Book Review: The Talking Cure by Professor Gillian Straker and Doctor Jacqui Winship

Published in 2019 by Pan Macmillan Australia

Genre: Non Fiction, Society and Social Sciences, Self Help.

Page Count: 258

My Rating: 4 out of 5 stars

Sypnosis from Pan Macmillan Australia:

‘Until you make the unconscious conscious, it will direct your life and you will call it fate.’ Carl Jung

The essence of successful therapy is the relationship between the therapist and the patient, a dance of growing trust and understanding. It is an intimate, messy, often surprising and sometimes confusing business -but when it works, it’s life-changing.

In The Talking Cure, psychotherapists Gill Straker and Jacqui Winship bring us nine inspiring stories of transformation.

They introduce us to their clients, fictional amalgams of real-life cases, and reveal how the art of talking and listening helps us to understand deep-seated issues that profoundly influence who we are in the world and how we see ourselves in relation to others. We come to understand that the transformative power of the therapeutic relationship can be replicated in our everyday lives by the simple practice of paying attention and being present with those we love.

Whether you have experienced therapy (or are tempted to try it), or you are just intrigued by the possibilities of a little-understood but transformative process, this wise and compassionate book will deepen your sense of what it is to be open to connection – and your appreciation that to be human is to be a little bit mad.

My Review:

Review copy provided by the Publisher, Pan Macmillan Australia, in exchange for an honest review, all thoughts are my own.

This was such a fascinating, thought provoking read! I was instantly drawn in to both the authors’ perspective, as well as the patient’s.

There were so many fascinaying character and case studies, such as the first patient, Meredith, who was struggling with her younger daughter’s temper tantrums, which were affecting not only her mentality, but also causing slight fractures in her marriage, with her husband berating their daughter for her childish antics. So yes, you could definitely say that from the first study, I was definitely feeling sympathy and sorry for the patients. We also had a couple of stories from patients where, in their parents eyes, they felt inadequate, and that had definitely transferred over to their adult life, even making them question their self worth in adult life and relationships.

Furthermore, it struck me as fascinating that I was able to see glimmers of myself, even scenarios featuring people I know, in these situations that were outlined in this book. I definitely think the authors did an amazing job, bringing these stories across the page, even though the people and discussions were in an essence, fictional, of course they were based upon truth, identities naturally hidden to preserve patient confidentiality.

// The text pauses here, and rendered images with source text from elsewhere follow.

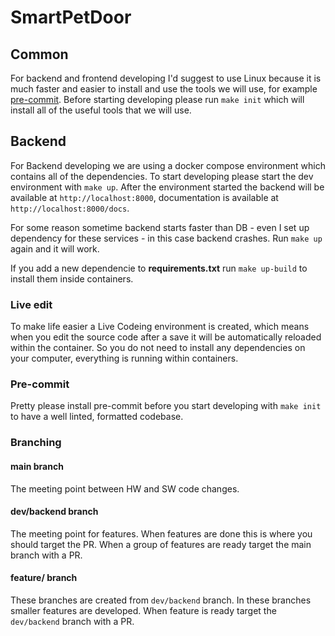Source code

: # SmartPetDoor

## Common

For backend and frontend developing I'd suggest to use Linux because it is much faster and easier to install and use the tools we will use, for example [pre-commit](https://pre-commit.com/).
Before starting developing please run `make init` which will install all of the useful tools that we will use.

## Backend

For Backend developing we are using a docker compose environment which contains all of the dependencies. To start developing please start the dev environment with `make up`.
After the environment started the backend will be available at `http://localhost:8000`, documentation is available at `http://localhost:8000/docs`.

For some reason sometime backend starts faster than DB - even I set up dependency for these services - in this case backend crashes. Run `make up` again and it will work.

If you add a new dependencie to **requirements.txt** run `make up-build` to install them inside containers.

### Live edit

To make life easier a Live Codeing environment is created, which means when you edit the source code after a save it will be automatically reloaded within the container. So you do not need to install any dependencies on your computer, everything is running within containers.

### Pre-commit

Pretty please install pre-commit before you start developing with `make init` to have a well linted, formatted codebase.

### Branching

#### main branch

The meeting point between HW and SW code changes.

#### dev/backend branch

The meeting point for features. When features are done this is where you should target the PR.
When a group of features are ready target the main branch with a PR.

#### feature/<short-feature-description> branch

These branches are created from `dev/backend` branch. In these branches smaller features are developed.
When feature is ready target the `dev/backend` branch with a PR.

I throughly enjoyed the structure of this book too, rather than just having everything presented as a long narrative, each person’s case study is initially presented before us, then we have sub sections I suppose, about a certain factor that may contribute to the person feeling how they are, perhaps followed by a second or third instance, and then several checklists about what is best to be done if the reader sees themselves reflected in these case studies, as well as the outcomes regarding the person’s mental health or even social situations which can be affected, as well as personal bonds being fractured, such as feeling inadequate in other people’s eyes.

As I was reading, I could clearly tell how not only the patients’ were affected by this book, but also the psychotherapists- they too, had to carefully monitor not only their patients, and of course they were affected by what was being confided to them, I mean, who wouldn’t be? I, as a reader and here as a reviewer, definitely only have the highest praise for both these medical professionals and just admire how they were able to get to the core of everything that had been bringing their patients close to breaking point, all whilst maintaining their professional demeanour, and not even once breaking composure! Definitely not something I could’ve done!

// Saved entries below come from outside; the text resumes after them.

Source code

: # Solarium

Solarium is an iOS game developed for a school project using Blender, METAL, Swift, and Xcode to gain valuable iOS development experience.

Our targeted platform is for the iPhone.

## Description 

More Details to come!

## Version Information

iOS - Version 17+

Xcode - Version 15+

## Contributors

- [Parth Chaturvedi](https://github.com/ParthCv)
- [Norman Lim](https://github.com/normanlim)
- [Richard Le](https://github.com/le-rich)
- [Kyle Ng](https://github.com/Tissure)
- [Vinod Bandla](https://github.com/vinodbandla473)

All in all, a highly profound and thought provoking read! I definitely recommend to everyone!

Happy Reading,


Add The Talking Cure to your Goodreads TBR here:

About the authors (from Pan Macmillan Australia)

Prof Gill Straker is a highly experienced clinical professor in the School of Psychology at Sydney University. She has published widely in the area of psychotherapy and psychology. She is a passionate believer in the transformative power of authentic relating and is firmly of the belief that we all are engaged in psychological struggles that we tend to hide, including from ourselves. Gill has a private therapy and supervision practice in Sydney.

Dr Jacqui Winship has more than twenty years of experience as a clinical psychologist, psychotherapist and supervisor. Jacqui works with adults, adolescents and couples and believes in the power of the therapy relationship to enable individuals and couples to grow, heal and thrive. She is based in Sydney.